Elles travaillent principalement sur trois projets. D’abord des textes littéraires (illustrés par des femmes) autour d’enjeux féministes et LGBTQ+2, avec une sortie physique aux trimestres environ. Puis un projet documentaire dont l’objectif est de livrer les récits de survivantes d’agressions sexuelles, dans le but de briser la solitude et de trouver des moyens pour se sortir de ces traumatismes. Le Collectif assurera la production, mais la réalisation sera assumée par la jeune militante qui a soumis son idée au collectif. Pour Hélène Théberge, c’est important que ce soit elle qui dirige tout l’aspect artistique. Le Collectif sera là en guise d’appui. Finalement, Hélène Théberge travaille à la scénarisation d’une fiction, qui fera suite à son dernier court-métrage, Cocotte. Sa volonté est de s’éloigner du documentaire pour explorer un univers plus onirique. Selon son échéancier, une première version du scénario est prévue au printemps. D’autres projets sont également en cours.

Idéalement, d’ici les prochaines années, Hélène Théberge aimerait également pouvoir accorder tout son temps à ces projets, afin de créer une magnifique chaîne indéfectible. C’est ce qu’on lui souhaite, jusqu’à la fin des temps.


Auteur/trice

Artiste multidisciplinaire et cinéaste indépendante, Béatriz Mediavilla est née en 1972 à Rouyn-Noranda, où elle demeure toujours. Détentrice d’un baccalauréat et d’une maîtrise en études cinématographiques, elle enseigne le cinéma au Cégep de l’Abitibi-Témiscamingue. Parallèlement, elle a notamment réalisé l’ouvrage collectif multidisciplinaire Ce qu’il en reste : dialogue artistique sur la mort (2009), et a publié Des Espagnols à Palmarolle dans Nouvelles Explorations (2010) et dans Contes, légendes et récits de l’Abitibi-Témiscamingue (2011). Elle a également publié Entre les heures dans Rouyn-Noranda Littéraire (2013). Danse avec elles, son premier long métrage documentaire a connu une belle réception et a été présenté dans différents festivals, entre autres, à Montréal, Québec, Toronto et Vancouver, mais aussi La Havane et New York. Son deuxième long métrage, Habiter le mouvement, un récit en dix chapitres, a aussi été présenté dans plusieurs festivals dans le monde.

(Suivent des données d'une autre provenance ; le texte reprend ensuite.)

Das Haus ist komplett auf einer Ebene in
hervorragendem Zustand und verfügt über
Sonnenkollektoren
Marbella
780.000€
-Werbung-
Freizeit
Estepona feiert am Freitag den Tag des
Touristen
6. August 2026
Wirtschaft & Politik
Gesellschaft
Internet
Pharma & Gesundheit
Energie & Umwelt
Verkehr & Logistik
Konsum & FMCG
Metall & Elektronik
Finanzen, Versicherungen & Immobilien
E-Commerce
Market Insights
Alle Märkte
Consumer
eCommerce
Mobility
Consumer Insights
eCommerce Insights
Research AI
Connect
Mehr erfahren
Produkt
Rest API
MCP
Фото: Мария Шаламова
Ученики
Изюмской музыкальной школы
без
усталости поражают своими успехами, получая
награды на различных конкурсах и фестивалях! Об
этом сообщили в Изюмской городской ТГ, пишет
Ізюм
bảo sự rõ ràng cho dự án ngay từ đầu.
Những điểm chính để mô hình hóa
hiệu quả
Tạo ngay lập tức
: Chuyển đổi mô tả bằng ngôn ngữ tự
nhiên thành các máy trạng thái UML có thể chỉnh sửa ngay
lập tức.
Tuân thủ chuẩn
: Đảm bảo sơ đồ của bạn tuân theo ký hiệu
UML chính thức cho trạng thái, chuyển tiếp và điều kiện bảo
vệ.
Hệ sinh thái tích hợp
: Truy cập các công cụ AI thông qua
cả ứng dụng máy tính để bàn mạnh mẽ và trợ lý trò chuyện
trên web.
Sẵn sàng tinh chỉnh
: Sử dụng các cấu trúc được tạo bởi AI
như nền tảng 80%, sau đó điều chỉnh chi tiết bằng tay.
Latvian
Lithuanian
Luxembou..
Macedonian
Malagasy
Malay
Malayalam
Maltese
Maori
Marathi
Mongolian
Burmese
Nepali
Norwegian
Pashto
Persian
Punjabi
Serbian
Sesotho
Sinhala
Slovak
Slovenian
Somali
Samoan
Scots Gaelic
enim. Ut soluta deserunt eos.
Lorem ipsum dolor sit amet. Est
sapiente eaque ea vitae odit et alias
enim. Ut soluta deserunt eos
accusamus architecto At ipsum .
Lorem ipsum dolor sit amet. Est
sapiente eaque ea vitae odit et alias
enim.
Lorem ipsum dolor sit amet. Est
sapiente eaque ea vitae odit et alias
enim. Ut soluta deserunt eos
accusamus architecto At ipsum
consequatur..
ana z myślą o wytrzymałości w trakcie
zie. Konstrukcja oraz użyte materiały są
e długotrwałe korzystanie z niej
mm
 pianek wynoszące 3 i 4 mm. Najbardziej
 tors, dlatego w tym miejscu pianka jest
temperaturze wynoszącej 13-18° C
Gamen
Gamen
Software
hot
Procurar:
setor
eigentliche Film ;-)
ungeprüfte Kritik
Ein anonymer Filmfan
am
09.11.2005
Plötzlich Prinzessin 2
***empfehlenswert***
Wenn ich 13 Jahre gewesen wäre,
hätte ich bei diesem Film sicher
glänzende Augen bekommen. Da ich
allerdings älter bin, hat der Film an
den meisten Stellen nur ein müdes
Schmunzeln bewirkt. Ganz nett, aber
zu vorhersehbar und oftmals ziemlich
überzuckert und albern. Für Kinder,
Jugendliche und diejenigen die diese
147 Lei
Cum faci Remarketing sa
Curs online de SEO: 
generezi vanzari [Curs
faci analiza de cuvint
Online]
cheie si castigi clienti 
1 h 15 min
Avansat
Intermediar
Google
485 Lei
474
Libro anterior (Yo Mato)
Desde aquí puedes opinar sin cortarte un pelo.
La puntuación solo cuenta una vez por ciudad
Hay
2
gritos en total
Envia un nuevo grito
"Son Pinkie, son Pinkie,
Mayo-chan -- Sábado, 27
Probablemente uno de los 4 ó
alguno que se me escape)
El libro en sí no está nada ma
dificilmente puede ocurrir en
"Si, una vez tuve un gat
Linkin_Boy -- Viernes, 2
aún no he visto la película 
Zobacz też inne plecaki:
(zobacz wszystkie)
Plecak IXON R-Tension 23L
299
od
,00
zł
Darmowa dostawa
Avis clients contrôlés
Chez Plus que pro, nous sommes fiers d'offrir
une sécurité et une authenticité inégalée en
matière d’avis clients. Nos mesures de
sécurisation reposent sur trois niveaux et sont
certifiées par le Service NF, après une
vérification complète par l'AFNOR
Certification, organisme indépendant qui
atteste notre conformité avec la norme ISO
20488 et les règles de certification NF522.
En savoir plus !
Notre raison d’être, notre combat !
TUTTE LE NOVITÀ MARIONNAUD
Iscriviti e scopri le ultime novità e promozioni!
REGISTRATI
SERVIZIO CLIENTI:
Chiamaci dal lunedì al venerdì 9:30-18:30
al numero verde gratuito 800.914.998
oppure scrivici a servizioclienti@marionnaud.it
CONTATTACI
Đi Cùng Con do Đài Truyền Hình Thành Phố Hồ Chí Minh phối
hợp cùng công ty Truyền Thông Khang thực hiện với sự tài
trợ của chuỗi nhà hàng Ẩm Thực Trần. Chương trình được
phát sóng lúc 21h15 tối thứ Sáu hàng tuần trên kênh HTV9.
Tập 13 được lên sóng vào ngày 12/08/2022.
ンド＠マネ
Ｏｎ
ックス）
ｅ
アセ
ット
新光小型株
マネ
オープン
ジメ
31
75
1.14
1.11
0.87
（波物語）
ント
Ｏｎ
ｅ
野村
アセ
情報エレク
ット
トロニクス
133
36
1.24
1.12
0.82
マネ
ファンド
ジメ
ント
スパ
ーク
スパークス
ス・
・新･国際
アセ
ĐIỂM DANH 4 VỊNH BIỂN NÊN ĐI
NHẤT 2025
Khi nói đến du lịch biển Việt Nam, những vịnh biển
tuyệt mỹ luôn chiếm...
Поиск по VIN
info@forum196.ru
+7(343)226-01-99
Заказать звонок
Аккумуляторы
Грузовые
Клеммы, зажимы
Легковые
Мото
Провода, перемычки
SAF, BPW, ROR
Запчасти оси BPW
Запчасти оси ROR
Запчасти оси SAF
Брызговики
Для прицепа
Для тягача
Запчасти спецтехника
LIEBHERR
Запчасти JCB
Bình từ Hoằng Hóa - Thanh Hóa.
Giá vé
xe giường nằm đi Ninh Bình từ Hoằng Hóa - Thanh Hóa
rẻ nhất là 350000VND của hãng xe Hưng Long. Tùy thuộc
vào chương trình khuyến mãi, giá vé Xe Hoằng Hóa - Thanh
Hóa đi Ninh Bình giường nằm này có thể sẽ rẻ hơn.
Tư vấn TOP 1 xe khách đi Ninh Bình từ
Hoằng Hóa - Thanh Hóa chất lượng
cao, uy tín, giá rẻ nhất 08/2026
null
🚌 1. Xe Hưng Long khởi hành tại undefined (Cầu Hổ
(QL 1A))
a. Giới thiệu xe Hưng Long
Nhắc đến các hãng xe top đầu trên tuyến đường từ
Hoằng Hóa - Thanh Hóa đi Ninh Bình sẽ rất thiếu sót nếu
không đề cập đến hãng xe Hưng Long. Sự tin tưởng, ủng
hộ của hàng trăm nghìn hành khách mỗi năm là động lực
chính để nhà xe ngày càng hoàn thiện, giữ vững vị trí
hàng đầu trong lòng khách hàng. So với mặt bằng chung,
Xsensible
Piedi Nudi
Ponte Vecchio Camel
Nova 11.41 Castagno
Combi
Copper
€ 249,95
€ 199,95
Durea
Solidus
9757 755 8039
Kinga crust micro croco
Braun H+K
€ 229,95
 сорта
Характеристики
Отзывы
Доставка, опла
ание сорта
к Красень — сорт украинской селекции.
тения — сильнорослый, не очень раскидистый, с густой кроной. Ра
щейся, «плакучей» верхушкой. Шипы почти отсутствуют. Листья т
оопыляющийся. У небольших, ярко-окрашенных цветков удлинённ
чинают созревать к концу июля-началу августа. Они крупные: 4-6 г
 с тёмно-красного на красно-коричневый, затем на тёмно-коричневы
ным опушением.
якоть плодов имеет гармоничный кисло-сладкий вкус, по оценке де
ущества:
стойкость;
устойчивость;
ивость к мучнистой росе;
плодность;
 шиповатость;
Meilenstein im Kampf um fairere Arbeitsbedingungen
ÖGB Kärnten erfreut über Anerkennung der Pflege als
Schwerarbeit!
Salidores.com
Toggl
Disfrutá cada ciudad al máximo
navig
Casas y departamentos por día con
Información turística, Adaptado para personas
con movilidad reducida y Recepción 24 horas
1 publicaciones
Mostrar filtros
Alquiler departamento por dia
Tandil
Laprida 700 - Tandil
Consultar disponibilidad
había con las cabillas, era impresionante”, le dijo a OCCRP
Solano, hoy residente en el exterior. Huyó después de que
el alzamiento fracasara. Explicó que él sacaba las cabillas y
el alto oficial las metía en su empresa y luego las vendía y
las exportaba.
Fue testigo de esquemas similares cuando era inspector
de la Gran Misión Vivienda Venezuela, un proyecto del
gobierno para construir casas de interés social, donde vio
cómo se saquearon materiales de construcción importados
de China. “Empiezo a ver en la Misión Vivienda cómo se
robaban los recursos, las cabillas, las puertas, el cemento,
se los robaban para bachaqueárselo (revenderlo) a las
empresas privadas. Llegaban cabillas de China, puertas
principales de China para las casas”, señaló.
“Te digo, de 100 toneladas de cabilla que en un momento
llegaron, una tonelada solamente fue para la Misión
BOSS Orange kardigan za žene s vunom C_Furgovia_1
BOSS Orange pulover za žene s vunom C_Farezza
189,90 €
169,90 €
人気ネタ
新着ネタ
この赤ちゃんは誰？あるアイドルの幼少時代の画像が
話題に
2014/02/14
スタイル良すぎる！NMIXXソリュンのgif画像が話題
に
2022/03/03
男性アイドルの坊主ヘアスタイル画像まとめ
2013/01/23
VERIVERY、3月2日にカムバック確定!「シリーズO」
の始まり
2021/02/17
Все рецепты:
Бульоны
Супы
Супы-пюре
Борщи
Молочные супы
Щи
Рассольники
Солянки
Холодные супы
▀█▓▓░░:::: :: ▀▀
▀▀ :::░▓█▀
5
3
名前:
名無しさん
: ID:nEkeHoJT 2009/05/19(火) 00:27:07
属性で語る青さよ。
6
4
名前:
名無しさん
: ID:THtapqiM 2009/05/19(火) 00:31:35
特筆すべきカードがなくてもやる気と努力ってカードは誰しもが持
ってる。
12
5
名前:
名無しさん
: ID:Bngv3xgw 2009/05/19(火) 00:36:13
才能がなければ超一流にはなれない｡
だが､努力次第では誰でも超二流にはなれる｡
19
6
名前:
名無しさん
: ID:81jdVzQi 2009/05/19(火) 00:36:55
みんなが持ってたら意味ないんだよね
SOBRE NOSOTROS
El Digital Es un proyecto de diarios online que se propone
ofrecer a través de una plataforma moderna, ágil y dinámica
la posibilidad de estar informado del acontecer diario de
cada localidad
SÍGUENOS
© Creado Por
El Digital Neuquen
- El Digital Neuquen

Il a remporté entre autres, le prix du meilleur documentaire de danse au Fine Art Film Festival en Californie, meilleur long métrage documentaire au Utah dance film festival et le prix de la meilleure oeuvre canadienne au festival International du Film sur l’Art de Montréal. Son plus récent court métrage Axiomata, a aussi été sélectionné dans différents festivals à travers le monde.